Dorothy Tanner celebrated her 95th birthday in Denver’s McNichols Civic Center Building during the installation of her multi-media gallery titled Lumonics Mind Spa: Stretching the Body, Mind and Spirit.
It’s no stretch to say that Tanner ranks among the oldest working commercially successful artists in America. “I’m 95 and still making art,” she said. “I’m upright. Not too decrepit. I only look 80!”
Her light-hearted sense of humor and spiritual bent were evident in the 2018 site-specific exhibit on the first floor of the former Carnegie Library in Denver. The Lumonics team created the Mind Spa as a multi-sensory gallery darkened to display twenty glowing light sculptures. A mesmerizing psychedelic video of their art looped on a large screen. The space was hushed except for calming music. The effect was a cross between a phosphorescent cave, a serene chapel, and an LSD trip. The Lumonics Mind Spa’s stated intention was to help visitors “achieve greater spiritual awareness.”
“I’ve become less intellectual in my approach to everything and more spirit-based. Light is a conduit to spirit,” Tanner said. “And sound is so basic to us. Without the beat of our heart we don’t exist. The Mozart effect is very real. There’s so much science about the benefits of color and light and sound, it’s almost cliché now.”
Tanner heads the team of four artists who live in community and comprise Lumonics.
“Living together, the art is always in the air,” said Barry Raphael, the Lumonics archivist and publicist.
Tanner’s trio of collaborators are young enough to be her children.
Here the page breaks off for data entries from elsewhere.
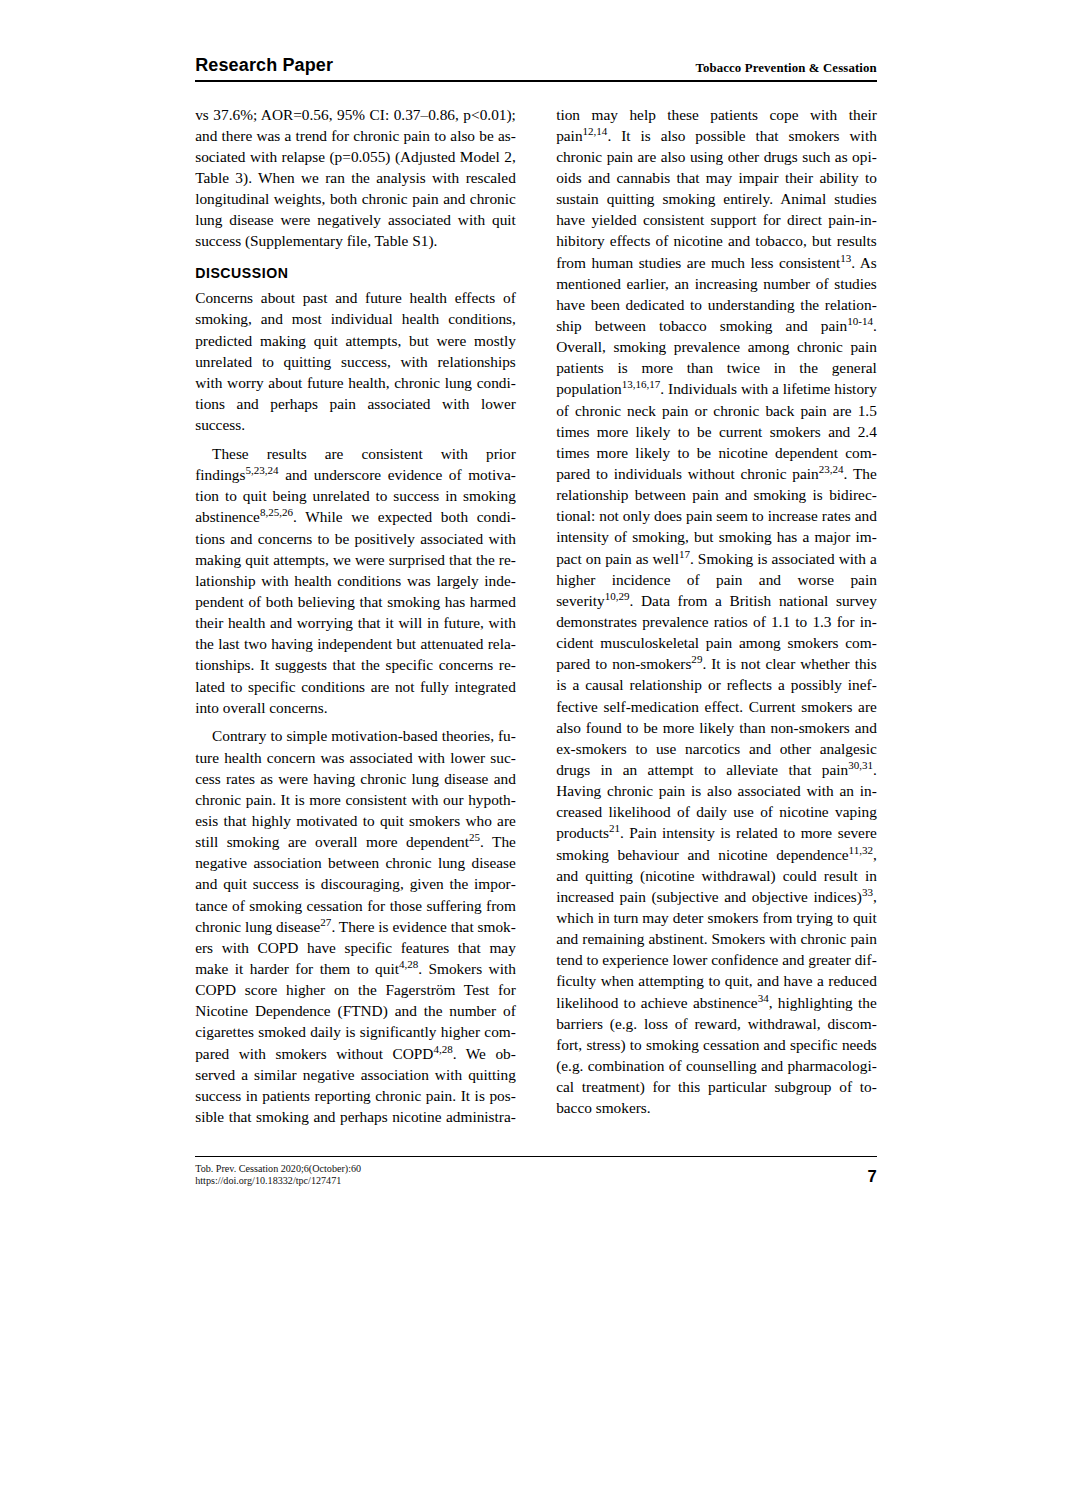Research Paper
Tobacco Prevention & Cessation
vs 37.6%; AOR=0.56, 95% CI: 0.37–0.86, p<0.01); and there was a trend for chronic pain to also be associated with relapse (p=0.055) (Adjusted Model 2, Table 3). When we ran the analysis with rescaled longitudinal weights, both chronic pain and chronic lung disease were negatively associated with quit success (Supplementary file, Table S1).
DISCUSSION
Concerns about past and future health effects of smoking, and most individual health conditions, predicted making quit attempts, but were mostly unrelated to quitting success, with relationships with worry about future health, chronic lung conditions and perhaps pain associated with lower success.
These results are consistent with prior findings5,23,24 and underscore evidence of motivation to quit being unrelated to success in smoking abstinence8,25,26. While we expected both conditions and concerns to be positively associated with making quit attempts, we were surprised that the relationship with health conditions was largely independent of both believing that smoking has harmed their health and worrying that it will in future, with the last two having independent but attenuated relationships. It suggests that the specific concerns related to specific conditions are not fully integrated into overall concerns.
Contrary to simple motivation-based theories, future health concern was associated with lower success rates as were having chronic lung disease and chronic pain. It is more consistent with our hypothesis that highly motivated to quit smokers who are still smoking are overall more dependent25. The negative association between chronic lung disease and quit success is discouraging, given the importance of smoking cessation for those suffering from chronic lung disease27. There is evidence that smokers with COPD have specific features that may make it harder for them to quit4,28. Smokers with COPD score higher on the Fagerström Test for Nicotine Dependence (FTND) and the number of cigarettes smoked daily is significantly higher compared with smokers without COPD4,28. We observed a similar negative association with quitting success in patients reporting chronic pain. It is possible that smoking and perhaps nicotine administration may help these patients cope with their pain12,14. It is also possible that smokers with chronic pain are also using other drugs such as opioids and cannabis that may impair their ability to sustain quitting smoking entirely. Animal studies have yielded consistent support for direct pain-inhibitory effects of nicotine and tobacco, but results from human studies are much less consistent13. As mentioned earlier, an increasing number of studies have been dedicated to understanding the relationship between tobacco smoking and pain10-14. Overall, smoking prevalence among chronic pain patients is more than twice in the general population13,16,17. Individuals with a lifetime history of chronic neck pain or chronic back pain are 1.5 times more likely to be current smokers and 2.4 times more likely to be nicotine dependent compared to individuals without chronic pain23,24. The relationship between pain and smoking is bidirectional: not only does pain seem to increase rates and intensity of smoking, but smoking has a major impact on pain as well17. Smoking is associated with a higher incidence of pain and worse pain severity10,29. Data from a British national survey demonstrates prevalence ratios of 1.1 to 1.3 for incident musculoskeletal pain among smokers compared to non-smokers29. It is not clear whether this is a causal relationship or reflects a possibly ineffective self-medication effect. Current smokers are also found to be more likely than non-smokers and ex-smokers to use narcotics and other analgesic drugs in an attempt to alleviate that pain30,31. Having chronic pain is also associated with an increased likelihood of daily use of nicotine vaping products21. Pain intensity is related to more severe smoking behaviour and nicotine dependence11,32, and quitting (nicotine withdrawal) could result in increased pain (subjective and objective indices)33, which in turn may deter smokers from trying to quit and remaining abstinent. Smokers with chronic pain tend to experience lower confidence and greater difficulty when attempting to quit, and have a reduced likelihood to achieve abstinence34, highlighting the barriers (e.g. loss of reward, withdrawal, discomfort, stress) to smoking cessation and specific needs (e.g. combination of counselling and pharmacological treatment) for this particular subgroup of tobacco smokers.
Tob. Prev. Cessation 2020;6(October):60
https://doi.org/10.18332/tpc/127471
7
The small art tribe assists her increasingly in her process as her eyesight and hearing fail.
“We find ways to work,” said Marc Billard, a Lumonics collaborator and fabricator since 1972. “Even with her diminished eyesight, her color balance is still great.”
“She’s an inspiration to all of us,” said Barbara Ungar, who manages Lumonics’ bookkeeping and assists Billard in the studio.